Tarea:
Reúna y copie cada línea del material que contenga la palabra "изменения".

**** Material del ejercicio ****

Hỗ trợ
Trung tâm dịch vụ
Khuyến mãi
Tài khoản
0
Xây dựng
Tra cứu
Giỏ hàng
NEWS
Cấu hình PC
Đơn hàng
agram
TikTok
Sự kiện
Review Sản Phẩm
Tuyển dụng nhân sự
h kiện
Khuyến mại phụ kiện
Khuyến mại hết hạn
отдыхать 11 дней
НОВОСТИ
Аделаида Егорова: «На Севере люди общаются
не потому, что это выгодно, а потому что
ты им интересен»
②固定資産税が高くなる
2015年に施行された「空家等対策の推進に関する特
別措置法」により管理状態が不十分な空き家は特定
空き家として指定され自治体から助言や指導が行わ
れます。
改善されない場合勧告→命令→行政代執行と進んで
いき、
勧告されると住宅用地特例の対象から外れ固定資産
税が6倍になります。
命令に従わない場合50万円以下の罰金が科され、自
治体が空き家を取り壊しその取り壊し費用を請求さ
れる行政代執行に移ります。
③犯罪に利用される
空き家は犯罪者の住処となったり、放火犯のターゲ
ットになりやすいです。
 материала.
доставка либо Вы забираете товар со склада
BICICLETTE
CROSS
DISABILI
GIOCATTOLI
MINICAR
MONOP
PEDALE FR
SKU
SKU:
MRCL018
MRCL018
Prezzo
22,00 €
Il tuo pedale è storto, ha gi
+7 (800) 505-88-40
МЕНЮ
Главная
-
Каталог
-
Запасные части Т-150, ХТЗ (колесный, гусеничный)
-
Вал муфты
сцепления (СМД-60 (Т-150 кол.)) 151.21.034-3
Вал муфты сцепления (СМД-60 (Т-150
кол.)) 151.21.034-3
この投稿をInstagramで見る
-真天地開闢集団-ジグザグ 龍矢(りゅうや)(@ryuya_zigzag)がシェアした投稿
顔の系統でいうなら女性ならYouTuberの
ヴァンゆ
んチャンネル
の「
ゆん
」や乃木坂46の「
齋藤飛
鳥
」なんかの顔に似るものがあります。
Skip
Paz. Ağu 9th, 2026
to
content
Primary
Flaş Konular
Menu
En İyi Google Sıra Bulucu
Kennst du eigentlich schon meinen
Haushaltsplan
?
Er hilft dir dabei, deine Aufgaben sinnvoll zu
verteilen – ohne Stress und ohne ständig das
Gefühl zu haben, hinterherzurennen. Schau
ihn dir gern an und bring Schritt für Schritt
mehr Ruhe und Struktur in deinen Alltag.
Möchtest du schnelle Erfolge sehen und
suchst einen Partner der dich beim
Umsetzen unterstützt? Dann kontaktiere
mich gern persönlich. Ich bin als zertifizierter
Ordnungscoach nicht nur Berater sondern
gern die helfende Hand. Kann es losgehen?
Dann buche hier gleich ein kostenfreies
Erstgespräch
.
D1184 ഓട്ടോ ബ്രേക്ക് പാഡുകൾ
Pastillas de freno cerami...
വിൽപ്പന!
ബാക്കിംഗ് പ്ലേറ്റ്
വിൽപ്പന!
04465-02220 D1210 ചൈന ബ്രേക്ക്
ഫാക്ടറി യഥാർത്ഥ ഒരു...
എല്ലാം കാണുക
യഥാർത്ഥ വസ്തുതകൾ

****
**** Material del ejercicio ****

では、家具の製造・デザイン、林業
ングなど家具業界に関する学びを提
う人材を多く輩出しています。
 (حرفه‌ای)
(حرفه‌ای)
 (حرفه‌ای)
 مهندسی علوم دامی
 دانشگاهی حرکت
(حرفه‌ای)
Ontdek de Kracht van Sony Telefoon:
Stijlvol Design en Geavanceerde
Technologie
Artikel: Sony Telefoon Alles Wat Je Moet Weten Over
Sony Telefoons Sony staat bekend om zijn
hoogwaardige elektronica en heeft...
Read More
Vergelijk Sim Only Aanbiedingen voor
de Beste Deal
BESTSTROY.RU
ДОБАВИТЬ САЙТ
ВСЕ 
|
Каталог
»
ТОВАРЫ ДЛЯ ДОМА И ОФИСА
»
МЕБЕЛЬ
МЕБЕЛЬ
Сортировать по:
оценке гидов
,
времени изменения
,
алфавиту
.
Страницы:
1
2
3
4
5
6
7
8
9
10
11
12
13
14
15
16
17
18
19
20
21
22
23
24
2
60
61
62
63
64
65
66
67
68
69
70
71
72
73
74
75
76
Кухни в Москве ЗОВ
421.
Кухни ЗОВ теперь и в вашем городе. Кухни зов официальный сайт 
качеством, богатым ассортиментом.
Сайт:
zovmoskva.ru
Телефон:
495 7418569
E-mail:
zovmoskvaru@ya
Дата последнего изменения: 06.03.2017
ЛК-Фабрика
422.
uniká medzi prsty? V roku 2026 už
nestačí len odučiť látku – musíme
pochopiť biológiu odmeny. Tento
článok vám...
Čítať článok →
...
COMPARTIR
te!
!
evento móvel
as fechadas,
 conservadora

****

Espacio de respuesta:
времени изменения
Дата последнего изменения: 06.03.2017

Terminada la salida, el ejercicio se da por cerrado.